Requirement ▸
Among the records that follow, find the line with "- **Authentication**: JWT-based" and the line with "- **Rate Limiting**: API". Set down those lines and all lines between them exactly, without adding anything.

Start of Block

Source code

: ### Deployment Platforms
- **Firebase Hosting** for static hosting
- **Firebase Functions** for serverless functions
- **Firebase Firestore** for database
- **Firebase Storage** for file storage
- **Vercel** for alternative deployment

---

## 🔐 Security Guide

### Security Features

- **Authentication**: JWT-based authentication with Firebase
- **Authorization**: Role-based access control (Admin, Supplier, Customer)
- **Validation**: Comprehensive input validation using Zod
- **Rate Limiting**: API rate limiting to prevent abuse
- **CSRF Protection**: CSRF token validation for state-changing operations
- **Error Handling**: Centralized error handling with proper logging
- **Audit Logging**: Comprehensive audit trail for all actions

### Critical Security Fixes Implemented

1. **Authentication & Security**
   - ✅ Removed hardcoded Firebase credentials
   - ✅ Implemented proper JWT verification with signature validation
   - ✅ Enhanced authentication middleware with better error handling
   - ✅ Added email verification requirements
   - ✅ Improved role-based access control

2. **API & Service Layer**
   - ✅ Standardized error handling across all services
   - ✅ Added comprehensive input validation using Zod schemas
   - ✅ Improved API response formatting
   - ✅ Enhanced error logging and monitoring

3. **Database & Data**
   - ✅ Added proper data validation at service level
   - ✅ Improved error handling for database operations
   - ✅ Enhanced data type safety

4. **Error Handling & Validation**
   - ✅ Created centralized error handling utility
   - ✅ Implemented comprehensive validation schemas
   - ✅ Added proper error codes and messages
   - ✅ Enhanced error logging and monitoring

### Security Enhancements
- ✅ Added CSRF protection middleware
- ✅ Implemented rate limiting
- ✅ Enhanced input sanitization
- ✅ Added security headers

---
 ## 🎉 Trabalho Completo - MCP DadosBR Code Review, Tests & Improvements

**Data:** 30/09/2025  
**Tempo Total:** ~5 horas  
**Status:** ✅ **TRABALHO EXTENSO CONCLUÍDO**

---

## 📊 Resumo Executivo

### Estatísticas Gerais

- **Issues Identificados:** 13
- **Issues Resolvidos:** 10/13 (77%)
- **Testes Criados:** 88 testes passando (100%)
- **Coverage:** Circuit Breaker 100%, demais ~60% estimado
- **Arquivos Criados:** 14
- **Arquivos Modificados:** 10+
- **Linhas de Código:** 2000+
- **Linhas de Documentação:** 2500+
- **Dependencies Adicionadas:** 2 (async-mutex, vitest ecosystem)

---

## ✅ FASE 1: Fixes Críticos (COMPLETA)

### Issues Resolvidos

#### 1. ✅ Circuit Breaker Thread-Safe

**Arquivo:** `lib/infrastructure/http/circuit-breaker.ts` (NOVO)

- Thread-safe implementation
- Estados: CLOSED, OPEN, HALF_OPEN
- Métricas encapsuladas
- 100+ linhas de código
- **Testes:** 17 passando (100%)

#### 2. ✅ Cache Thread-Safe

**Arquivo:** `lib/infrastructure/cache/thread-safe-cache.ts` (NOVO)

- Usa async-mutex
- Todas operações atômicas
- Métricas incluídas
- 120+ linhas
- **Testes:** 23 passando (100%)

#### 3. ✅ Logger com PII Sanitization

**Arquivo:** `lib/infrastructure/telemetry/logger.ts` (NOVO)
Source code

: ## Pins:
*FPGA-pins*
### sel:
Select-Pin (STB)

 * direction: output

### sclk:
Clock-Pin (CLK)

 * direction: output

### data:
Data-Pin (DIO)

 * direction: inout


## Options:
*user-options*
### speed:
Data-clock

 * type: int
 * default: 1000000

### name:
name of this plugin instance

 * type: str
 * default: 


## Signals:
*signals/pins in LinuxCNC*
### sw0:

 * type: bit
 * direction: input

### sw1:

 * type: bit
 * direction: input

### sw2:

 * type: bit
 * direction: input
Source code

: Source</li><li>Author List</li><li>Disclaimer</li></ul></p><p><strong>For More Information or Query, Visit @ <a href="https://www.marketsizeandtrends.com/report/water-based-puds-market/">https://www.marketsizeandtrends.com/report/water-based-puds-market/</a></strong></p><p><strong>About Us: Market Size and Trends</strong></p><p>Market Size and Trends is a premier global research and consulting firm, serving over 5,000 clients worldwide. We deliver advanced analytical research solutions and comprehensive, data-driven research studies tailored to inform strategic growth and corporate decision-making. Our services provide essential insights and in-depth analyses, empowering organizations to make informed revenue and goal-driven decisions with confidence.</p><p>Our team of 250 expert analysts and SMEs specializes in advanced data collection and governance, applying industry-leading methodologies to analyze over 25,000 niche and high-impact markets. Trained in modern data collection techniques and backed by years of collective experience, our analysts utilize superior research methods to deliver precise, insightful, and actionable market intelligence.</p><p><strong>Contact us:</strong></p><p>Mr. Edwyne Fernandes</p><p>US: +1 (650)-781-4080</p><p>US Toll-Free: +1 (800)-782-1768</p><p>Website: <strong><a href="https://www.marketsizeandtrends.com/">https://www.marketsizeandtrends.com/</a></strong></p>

End of Block

Solution ▸
- **Authentication**: JWT-based authentication with Firebase
- **Authorization**: Role-based access control (Admin, Supplier, Customer)
- **Validation**: Comprehensive input validation using Zod
- **Rate Limiting**: API rate limiting to prevent abuse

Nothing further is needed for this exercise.